Without the pictures, output all of the data exactly.

COLLECTED DATA

↓

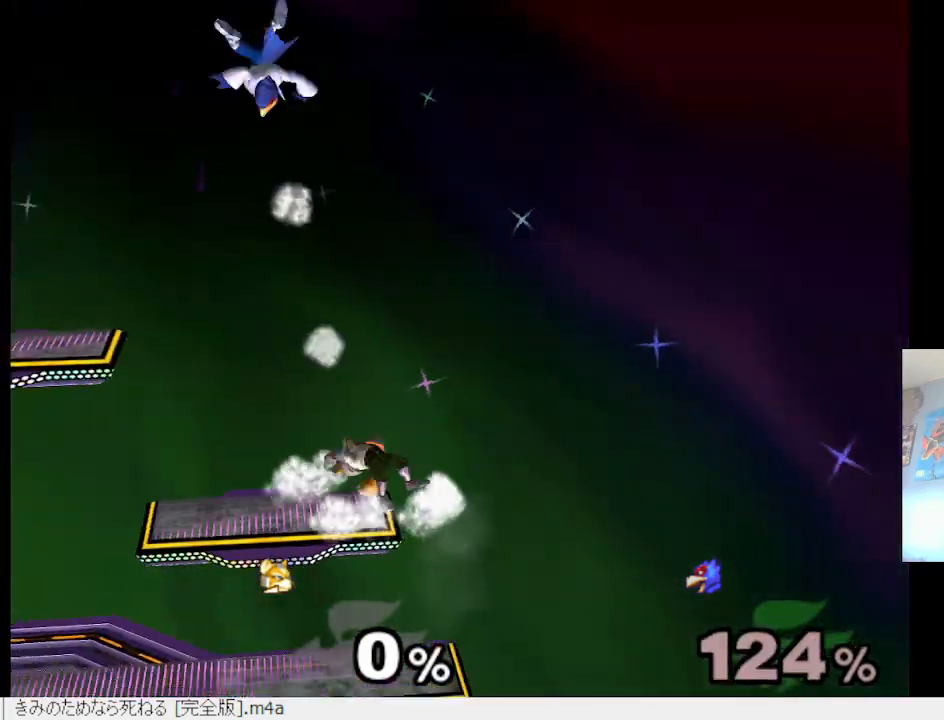
{"buttons": [], "left_stick": "left", "right_stick": "center", "events": [[167, "R2", "up"]]}
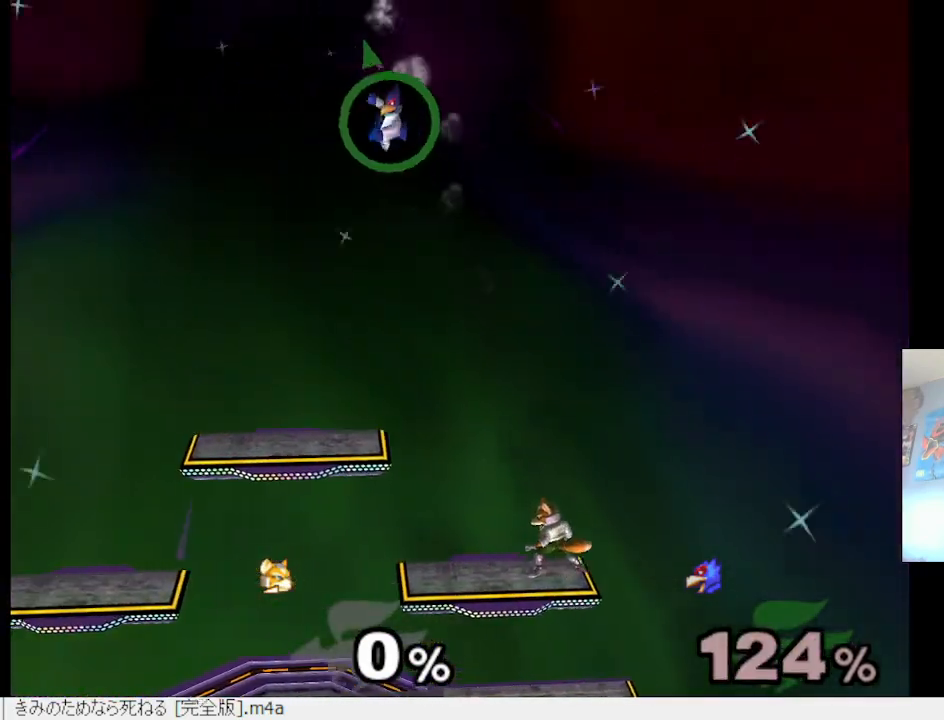
{"buttons": [], "left_stick": "left", "right_stick": "center", "events": []}
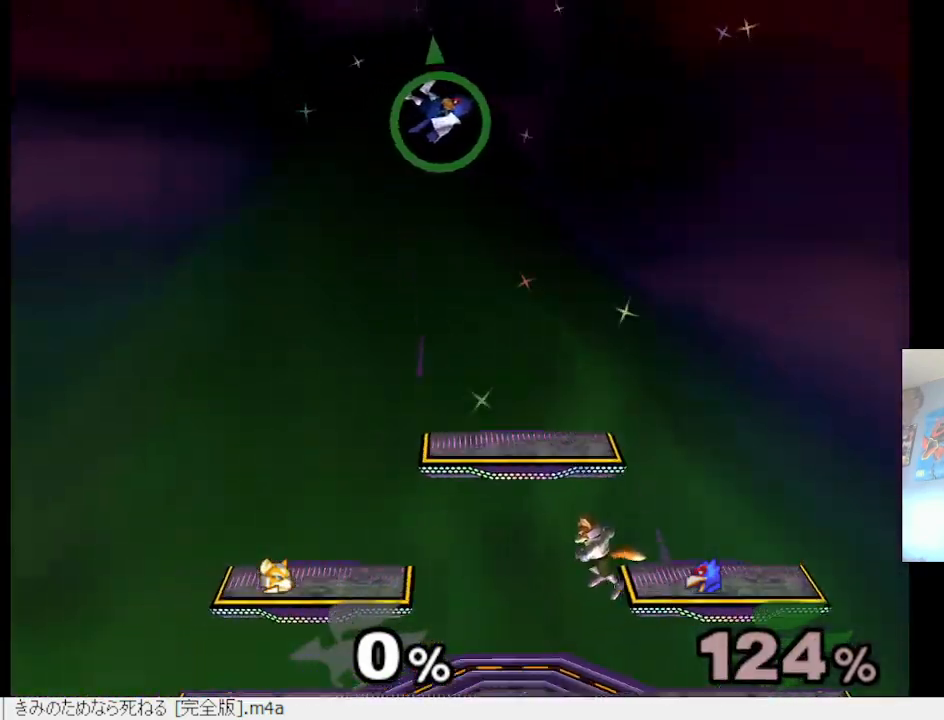
{"buttons": [], "left_stick": "center", "right_stick": "center", "events": [[450, "left_stick", "center"]]}
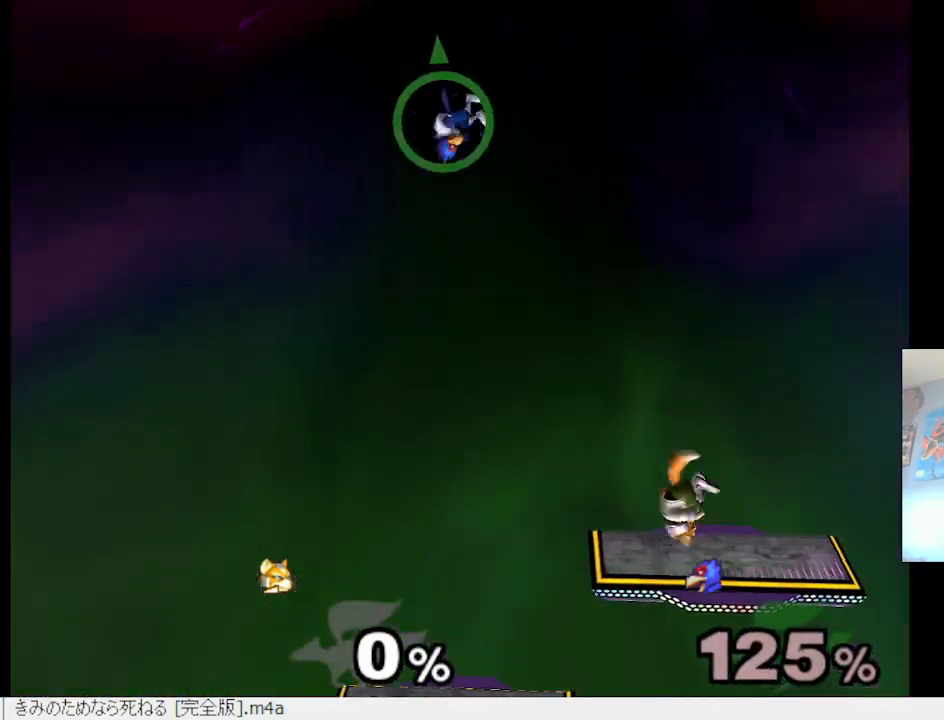
{"buttons": [], "left_stick": "right", "right_stick": "center", "events": [[250, "left_stick", "right"]]}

↑

RESPONSE BELOW
{"buttons": [], "left_stick": "left", "right_stick": "center", "events": [[167, "R2", "up"]]}
{"buttons": [], "left_stick": "left", "right_stick": "center", "events": []}
{"buttons": [], "left_stick": "center", "right_stick": "center", "events": [[450, "left_stick", "center"]]}
{"buttons": [], "left_stick": "right", "right_stick": "center", "events": [[250, "left_stick", "right"]]}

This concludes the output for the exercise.